● **Work item**
In the source text on selective functor laws, what condition makes a selective functor rigid?

See more examples in src/Control/Selective.hs.

Code written using selective combinators can be both statically analysed (by reporting all possible effects of a computation) and efficiently executed (by skipping unnecessary effects).

Laws

Instances of the Selective type class must satisfy a few laws to make it possible to refactor selective computations. These laws also allow us to establish a formal relation with the Applicative and Monad type classes.

  • Identity:

    x <*? pure id = either id id <$> x
    
  • Distributivity (note that y and z have the same type f (a -> b)):

    pure x <*? (y *> z) = (pure x <*? y) *> (pure x <*? z)
    
  • Associativity:

    x <*? (y <*? z) = (f <$> x) <*? (g <$> y) <*? (h <$> z)
      where
        f x = Right <$> x
        g y = \a -> bimap (,a) ($a) y
        h z = uncurry z
    
  • Monadic select (for selective functors that are also monads):

    select = selectM
    

There are also a few useful theorems:

  • Apply a pure function to the result:

    f <$> select x y = select (fmap f <$> x) (fmap f <$> y)
    
  • Apply a pure function to the Left case of the first argument:

    select (first f <$> x) y = select x ((. f) <$> y)
    
  • Apply a pure function to the second argument:

    select x (f <$> y) = select (first (flip f) <$> x) ((&) <$> y)
    
  • Generalised identity:

    x <*? pure y = either y id <$> x
    
  • A selective functor is rigid if it satisfies <*> = apS. The following interchange law holds for rigid selective functors:

    x *> (y <*? z) = (x *> y) <*? z
    

Note that there are no laws for selective application of a function to a pure Left or Right value, i.e. we do not require that the following laws hold:

select (pure (Left  x)) y = ($x) <$> y -- Pure-Left
select (pure (Right x)) y = pure x     -- Pure-Right

In particular, the following is allowed too:

select (pure (Left  x)) y = pure ()       -- when y :: f (a -> ())
select (pure (Right x)) y = const x <$> y

We therefore allow select to be selective about effects in these cases, which in practice allows to under- or over-approximate possible effects in static analysis using instances like Under and Over.

If f is also a Monad, we require that select = selectM, from which one can prove apS = <*>, and furthermore the above Pure-Left and Pure-Right properties now hold.

Static analysis of selective functors

Like applicative functors, selective functors can be analysed statically. We can make the Const functor an instance of Selective as follows.

● **Information shown**
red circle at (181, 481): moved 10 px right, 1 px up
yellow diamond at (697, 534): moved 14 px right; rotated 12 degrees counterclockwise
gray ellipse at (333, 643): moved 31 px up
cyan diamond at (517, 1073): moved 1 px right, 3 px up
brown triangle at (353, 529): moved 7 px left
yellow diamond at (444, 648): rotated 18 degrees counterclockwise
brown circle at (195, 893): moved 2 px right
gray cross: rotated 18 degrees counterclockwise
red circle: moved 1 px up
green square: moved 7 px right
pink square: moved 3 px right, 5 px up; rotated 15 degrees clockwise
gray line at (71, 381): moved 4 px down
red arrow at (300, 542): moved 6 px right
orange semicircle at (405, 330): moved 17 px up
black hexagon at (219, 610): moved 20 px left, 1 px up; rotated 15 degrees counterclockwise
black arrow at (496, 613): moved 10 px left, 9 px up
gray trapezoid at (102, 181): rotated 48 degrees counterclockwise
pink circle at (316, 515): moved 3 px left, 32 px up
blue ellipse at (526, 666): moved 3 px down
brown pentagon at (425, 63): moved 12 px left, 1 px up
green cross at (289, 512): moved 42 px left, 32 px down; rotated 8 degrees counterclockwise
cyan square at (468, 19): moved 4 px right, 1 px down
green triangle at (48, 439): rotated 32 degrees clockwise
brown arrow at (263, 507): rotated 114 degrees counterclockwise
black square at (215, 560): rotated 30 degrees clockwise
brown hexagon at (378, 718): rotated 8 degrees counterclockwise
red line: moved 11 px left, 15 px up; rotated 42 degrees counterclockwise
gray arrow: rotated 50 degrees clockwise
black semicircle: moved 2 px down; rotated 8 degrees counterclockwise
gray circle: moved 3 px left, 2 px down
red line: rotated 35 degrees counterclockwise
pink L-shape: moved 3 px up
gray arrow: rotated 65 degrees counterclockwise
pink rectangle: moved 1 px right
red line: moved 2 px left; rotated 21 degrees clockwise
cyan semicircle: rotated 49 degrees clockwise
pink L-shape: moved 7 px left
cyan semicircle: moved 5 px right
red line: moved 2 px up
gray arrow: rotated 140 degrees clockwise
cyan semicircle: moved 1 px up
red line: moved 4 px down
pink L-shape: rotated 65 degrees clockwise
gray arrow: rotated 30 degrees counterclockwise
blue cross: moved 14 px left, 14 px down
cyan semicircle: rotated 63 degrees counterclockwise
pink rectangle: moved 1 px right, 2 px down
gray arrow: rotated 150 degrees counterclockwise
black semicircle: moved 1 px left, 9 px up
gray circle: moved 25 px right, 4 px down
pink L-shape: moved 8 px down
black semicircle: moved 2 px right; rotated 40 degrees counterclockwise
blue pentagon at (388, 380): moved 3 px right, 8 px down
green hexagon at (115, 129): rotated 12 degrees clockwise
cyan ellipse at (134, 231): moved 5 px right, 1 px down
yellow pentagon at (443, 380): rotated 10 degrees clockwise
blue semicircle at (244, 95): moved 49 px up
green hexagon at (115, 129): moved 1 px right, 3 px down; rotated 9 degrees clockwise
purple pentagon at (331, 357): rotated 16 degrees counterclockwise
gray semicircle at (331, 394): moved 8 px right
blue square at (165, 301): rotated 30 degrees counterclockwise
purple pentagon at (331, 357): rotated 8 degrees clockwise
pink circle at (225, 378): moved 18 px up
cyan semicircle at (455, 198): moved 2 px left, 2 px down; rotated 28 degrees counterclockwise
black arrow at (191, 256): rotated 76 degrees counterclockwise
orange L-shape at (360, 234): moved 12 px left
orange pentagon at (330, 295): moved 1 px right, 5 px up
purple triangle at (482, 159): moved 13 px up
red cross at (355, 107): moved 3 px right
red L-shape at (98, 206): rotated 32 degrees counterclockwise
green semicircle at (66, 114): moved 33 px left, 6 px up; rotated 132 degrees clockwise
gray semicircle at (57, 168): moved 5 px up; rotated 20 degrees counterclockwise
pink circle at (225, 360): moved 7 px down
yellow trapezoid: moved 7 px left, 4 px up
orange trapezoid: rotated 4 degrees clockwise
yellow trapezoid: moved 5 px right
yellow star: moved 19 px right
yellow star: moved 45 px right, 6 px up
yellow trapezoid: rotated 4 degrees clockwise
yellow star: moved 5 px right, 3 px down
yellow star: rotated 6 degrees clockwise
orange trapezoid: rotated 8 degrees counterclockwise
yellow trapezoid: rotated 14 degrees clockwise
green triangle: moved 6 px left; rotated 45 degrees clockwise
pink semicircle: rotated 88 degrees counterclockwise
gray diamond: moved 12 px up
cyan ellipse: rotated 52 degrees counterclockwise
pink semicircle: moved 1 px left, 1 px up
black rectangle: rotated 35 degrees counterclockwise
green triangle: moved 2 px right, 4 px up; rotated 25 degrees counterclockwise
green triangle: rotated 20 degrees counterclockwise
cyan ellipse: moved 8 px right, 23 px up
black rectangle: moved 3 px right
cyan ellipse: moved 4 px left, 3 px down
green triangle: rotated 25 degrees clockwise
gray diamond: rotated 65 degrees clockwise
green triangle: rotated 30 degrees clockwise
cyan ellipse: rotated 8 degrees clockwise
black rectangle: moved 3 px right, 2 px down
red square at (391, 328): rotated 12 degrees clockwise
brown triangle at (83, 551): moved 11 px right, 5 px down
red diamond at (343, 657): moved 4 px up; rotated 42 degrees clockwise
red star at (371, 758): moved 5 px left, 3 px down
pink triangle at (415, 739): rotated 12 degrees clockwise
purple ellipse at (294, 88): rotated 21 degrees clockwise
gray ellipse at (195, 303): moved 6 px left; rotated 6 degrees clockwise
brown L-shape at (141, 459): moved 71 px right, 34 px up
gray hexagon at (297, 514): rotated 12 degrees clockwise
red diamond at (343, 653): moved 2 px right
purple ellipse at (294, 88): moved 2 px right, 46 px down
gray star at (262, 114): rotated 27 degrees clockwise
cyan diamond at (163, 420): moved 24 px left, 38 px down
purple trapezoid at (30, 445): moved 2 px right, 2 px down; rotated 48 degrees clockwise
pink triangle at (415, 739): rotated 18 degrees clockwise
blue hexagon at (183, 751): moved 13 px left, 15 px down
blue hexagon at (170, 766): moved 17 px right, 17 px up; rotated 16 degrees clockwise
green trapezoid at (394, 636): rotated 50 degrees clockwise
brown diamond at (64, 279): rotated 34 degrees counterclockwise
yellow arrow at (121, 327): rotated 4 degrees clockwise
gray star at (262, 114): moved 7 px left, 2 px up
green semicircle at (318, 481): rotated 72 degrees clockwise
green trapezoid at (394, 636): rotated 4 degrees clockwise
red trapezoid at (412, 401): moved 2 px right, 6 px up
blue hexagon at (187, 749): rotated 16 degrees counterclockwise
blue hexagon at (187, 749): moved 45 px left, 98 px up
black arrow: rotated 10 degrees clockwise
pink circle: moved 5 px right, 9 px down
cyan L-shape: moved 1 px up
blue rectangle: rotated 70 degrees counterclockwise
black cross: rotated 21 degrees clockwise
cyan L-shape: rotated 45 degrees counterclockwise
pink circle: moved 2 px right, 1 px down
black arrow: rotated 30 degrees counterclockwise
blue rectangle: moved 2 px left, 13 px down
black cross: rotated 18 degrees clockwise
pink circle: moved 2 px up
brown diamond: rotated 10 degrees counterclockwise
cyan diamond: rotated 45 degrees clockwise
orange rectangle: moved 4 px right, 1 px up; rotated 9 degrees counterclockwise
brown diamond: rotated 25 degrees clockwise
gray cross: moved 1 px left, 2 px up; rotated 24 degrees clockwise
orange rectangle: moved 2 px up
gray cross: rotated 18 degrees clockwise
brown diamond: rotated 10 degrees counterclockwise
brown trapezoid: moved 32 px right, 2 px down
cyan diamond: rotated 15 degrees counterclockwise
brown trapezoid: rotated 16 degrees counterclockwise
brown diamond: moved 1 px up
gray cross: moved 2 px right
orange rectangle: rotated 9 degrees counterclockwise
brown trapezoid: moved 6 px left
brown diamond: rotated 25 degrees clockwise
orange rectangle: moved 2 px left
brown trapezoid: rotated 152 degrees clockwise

● **Problem solution**
It satisfies <*> = apS.